KPRMILL - Fundamental Analysis: Financial Health & Valuation
Back to ListFundamental Rating: 4.1
| Stock Code | KPRMILL | Market Cap | 28,130 Cr. | Current Price | 823 ₹ | High / Low | 1,395 ₹ |
| Stock P/E | 47.8 | Book Value | 119 ₹ | Dividend Yield | 0.61 % | ROCE | 21.5 % |
| ROE | 17.6 % | Face Value | 1.00 ₹ | DMA 50 | 890 ₹ | DMA 200 | 967 ₹ |
| Chg in FII Hold | 0.04 % | Chg in DII Hold | -0.20 % | PAT Qtr | 142 Cr. | PAT Prev Qtr | 132 Cr. |
| RSI | 41.5 | MACD | -21.3 | Volume | 2,00,498 | Avg Vol 1Wk | 3,19,924 |
| Low price | 796 ₹ | High price | 1,395 ₹ | PEG Ratio | -12.0 | Debt to equity | 0.05 |
| 52w Index | 4.51 % | Qtr Profit Var | 3.65 % | EPS | 17.2 ₹ | Industry PE | 20.2 |
📊 Financials: KPR Mill shows solid fundamentals with ROCE at 21.5% and ROE at 17.6%, reflecting efficient capital use. Debt-to-equity of 0.05 indicates negligible leverage. Quarterly PAT improved from ₹132 Cr. to ₹142 Cr. (+3.65%), showing steady earnings growth. Cash flows remain stable, supporting long-term sustainability.
💹 Valuation: Current P/E of 47.8 is significantly higher than industry average (20.2), suggesting premium valuation. P/B ratio is ~6.9, reflecting expensive pricing relative to book value. PEG ratio of -12.0 indicates valuation concerns due to slower growth expectations. Intrinsic value analysis suggests caution, though current price (₹823 vs. 52W high ₹1,395) offers potential entry opportunities.
🏢 Business Model: KPR Mill operates in textiles and garments with integrated manufacturing capabilities. Its competitive advantage lies in scale, efficiency, and diversified product portfolio, enabling resilience in a cyclical industry.
📈 Entry Zone: Attractive entry between ₹800–₹850, close to support levels (RSI 41.5, MACD negative). Current price (₹823) offers margin-of-safety accumulation opportunity for long-term investors.
🔒 Holding Guidance: Recommended for long-term holding due to strong fundamentals, low debt, and industry resilience. Monitor valuation multiples and momentum indicators for confirmation of sustained recovery.
Positive
- Strong ROCE (21.5%) and ROE (17.6%) highlight efficient capital use.
- Negligible debt-to-equity ratio (0.05) ensures financial stability.
- Quarterly PAT growth (+3.65%) reflects steady earnings momentum.
- Dividend yield of 0.61% adds shareholder value.
Limitation
- High P/E (47.8) compared to industry average (20.2) suggests premium pricing.
- P/B ratio (~6.9) reflects expensive valuation relative to book value.
- Negative PEG ratio (-12.0) indicates valuation concerns.

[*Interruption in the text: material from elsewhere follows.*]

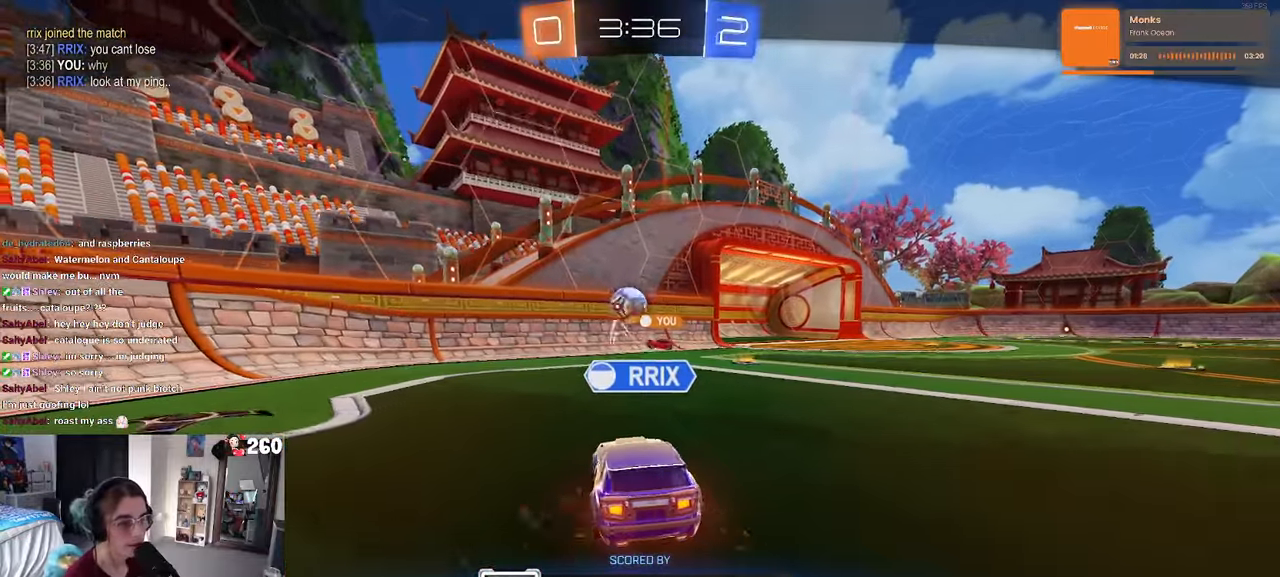
{"buttons": [], "left_stick": "center", "right_stick": "center", "events": []}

- Weak momentum (MACD -21.3, RSI 41.5) suggests near-term pressure.
Company Negative News
- Foreign institutional investors reduced holdings (-0.04%).
- Stock trading below DMA 50 (₹890) and DMA 200 (₹967), showing technical weakness.
Company Positive News
- Domestic institutional investors increased holdings (+0.20%).

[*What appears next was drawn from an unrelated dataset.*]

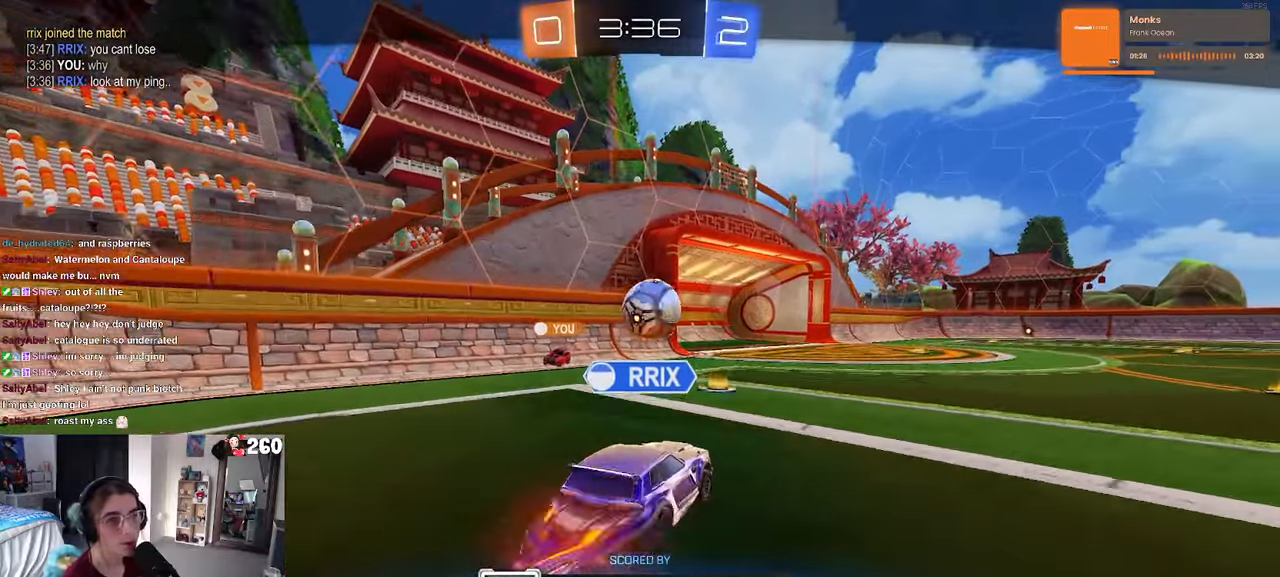
{"buttons": [], "left_stick": "center", "right_stick": "center", "events": []}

- Quarterly PAT improved sequentially (₹132 Cr. → ₹142 Cr.).
Industry
- Industry P/E (20.2) is much lower than KPR Mill’s P/E (47.8), indicating sector peers trade at cheaper valuations.
- Textile and garment industry remains cyclical but benefits from export demand and integrated manufacturing efficiencies.
Conclusion
⚖️ KPR Mill presents a fundamentally strong case with efficient capital metrics, negligible debt, and steady earnings growth. However, premium valuation and weak technical momentum are risks. Current levels (₹800–₹850) provide an attractive entry zone for long-term investors, with gradual accumulation recommended under a margin-of-safety approach.
Would you like me to extend this into a peer benchmarking overlay comparing KPR Mill with other textile and garment sector leaders (like Page Industries, Arvind, and Vardhman Textiles) to highlight relative valuation and compounding strength?